▶ What you have to do:
Quote word for word the stretch of the listing below from the line containing "pose: elev=89.9 azim=230.3" through the line containing "Dot at: (271, 352)", and nothing else.

▶ Input material:
# # #

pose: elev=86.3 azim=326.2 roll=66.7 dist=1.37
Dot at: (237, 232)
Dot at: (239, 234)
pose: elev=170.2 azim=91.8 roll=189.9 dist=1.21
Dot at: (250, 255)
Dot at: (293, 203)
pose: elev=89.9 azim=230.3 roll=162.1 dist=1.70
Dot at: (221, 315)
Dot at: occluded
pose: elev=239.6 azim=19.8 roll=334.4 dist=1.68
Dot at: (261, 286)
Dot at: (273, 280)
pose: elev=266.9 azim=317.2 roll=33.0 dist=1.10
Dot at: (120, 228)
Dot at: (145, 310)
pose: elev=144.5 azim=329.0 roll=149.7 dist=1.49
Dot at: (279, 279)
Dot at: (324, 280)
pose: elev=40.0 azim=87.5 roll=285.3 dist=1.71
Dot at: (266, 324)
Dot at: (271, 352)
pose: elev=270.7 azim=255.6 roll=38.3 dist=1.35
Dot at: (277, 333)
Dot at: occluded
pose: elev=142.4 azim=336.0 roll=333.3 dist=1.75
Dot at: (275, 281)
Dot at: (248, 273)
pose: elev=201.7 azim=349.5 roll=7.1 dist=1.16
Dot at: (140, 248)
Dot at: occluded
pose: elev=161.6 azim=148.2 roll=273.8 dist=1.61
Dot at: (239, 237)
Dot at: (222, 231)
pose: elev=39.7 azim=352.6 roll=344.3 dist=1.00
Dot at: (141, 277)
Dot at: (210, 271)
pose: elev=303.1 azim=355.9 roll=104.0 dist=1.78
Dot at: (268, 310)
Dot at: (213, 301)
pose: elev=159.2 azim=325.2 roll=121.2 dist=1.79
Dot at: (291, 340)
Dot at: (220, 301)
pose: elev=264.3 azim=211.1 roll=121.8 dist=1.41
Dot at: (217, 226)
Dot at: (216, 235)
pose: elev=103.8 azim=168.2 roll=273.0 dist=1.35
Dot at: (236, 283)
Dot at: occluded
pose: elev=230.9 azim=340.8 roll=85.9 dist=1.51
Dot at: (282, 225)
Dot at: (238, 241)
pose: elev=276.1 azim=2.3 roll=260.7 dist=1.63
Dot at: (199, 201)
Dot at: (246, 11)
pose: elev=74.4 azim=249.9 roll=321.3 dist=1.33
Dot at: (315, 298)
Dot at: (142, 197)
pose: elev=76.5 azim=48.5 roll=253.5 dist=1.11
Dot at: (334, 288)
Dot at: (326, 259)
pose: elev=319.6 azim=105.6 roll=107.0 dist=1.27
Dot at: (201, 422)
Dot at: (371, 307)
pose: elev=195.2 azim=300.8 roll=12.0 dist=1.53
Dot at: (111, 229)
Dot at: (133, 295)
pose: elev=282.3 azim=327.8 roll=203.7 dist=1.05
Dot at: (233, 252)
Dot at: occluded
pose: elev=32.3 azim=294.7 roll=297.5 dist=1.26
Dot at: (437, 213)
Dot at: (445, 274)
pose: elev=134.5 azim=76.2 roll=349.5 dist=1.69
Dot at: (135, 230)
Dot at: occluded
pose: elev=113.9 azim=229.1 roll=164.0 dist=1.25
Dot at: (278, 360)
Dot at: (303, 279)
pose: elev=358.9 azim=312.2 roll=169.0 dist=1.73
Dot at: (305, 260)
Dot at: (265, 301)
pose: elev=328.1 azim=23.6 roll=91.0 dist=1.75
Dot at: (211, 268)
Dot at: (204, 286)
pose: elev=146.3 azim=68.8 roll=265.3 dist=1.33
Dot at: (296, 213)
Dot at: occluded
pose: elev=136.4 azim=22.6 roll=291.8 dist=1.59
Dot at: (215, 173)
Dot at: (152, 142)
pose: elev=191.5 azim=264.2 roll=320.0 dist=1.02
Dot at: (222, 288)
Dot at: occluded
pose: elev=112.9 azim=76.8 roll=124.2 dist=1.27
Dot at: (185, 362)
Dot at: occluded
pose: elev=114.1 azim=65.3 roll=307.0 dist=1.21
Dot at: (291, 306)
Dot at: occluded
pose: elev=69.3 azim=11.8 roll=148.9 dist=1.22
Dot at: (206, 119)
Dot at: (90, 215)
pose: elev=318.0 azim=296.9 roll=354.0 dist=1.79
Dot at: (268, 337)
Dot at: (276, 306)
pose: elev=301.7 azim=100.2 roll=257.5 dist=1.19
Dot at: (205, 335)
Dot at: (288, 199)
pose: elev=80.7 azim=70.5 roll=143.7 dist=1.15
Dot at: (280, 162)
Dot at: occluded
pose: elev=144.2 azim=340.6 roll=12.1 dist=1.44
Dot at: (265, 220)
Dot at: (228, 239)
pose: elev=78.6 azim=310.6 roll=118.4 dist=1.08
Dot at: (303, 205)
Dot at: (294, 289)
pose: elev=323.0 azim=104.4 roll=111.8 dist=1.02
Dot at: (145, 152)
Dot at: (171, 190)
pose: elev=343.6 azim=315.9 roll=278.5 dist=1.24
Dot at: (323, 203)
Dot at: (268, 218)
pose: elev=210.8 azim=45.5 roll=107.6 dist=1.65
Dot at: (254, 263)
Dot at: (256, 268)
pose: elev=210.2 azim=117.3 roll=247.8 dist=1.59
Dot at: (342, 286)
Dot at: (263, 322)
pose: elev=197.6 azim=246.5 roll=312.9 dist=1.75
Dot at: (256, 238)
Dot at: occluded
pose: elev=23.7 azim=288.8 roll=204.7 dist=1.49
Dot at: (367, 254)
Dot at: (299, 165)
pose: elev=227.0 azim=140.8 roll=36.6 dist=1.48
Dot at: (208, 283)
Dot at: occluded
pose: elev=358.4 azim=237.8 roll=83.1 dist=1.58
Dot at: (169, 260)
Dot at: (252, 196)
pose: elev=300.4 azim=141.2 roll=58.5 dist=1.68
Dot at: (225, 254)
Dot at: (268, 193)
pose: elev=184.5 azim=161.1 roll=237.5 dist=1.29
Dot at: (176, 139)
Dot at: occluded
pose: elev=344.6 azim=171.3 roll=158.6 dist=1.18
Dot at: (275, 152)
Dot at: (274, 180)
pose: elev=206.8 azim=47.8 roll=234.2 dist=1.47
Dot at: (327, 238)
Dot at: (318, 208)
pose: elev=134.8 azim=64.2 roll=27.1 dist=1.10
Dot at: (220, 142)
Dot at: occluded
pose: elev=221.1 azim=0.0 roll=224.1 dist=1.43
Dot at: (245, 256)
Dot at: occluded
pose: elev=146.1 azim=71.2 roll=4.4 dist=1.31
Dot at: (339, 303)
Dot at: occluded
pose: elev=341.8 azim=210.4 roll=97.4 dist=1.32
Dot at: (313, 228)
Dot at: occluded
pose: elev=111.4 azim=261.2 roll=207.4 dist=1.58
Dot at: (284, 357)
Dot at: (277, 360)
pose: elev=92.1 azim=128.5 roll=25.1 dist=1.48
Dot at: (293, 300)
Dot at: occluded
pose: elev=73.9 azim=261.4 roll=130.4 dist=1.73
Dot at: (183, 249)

# # #

▶ Solution for this exercise:
pose: elev=89.9 azim=230.3 roll=162.1 dist=1.70
Dot at: (221, 315)
Dot at: occluded
pose: elev=239.6 azim=19.8 roll=334.4 dist=1.68
Dot at: (261, 286)
Dot at: (273, 280)
pose: elev=266.9 azim=317.2 roll=33.0 dist=1.10
Dot at: (120, 228)
Dot at: (145, 310)
pose: elev=144.5 azim=329.0 roll=149.7 dist=1.49
Dot at: (279, 279)
Dot at: (324, 280)
pose: elev=40.0 azim=87.5 roll=285.3 dist=1.71
Dot at: (266, 324)
Dot at: (271, 352)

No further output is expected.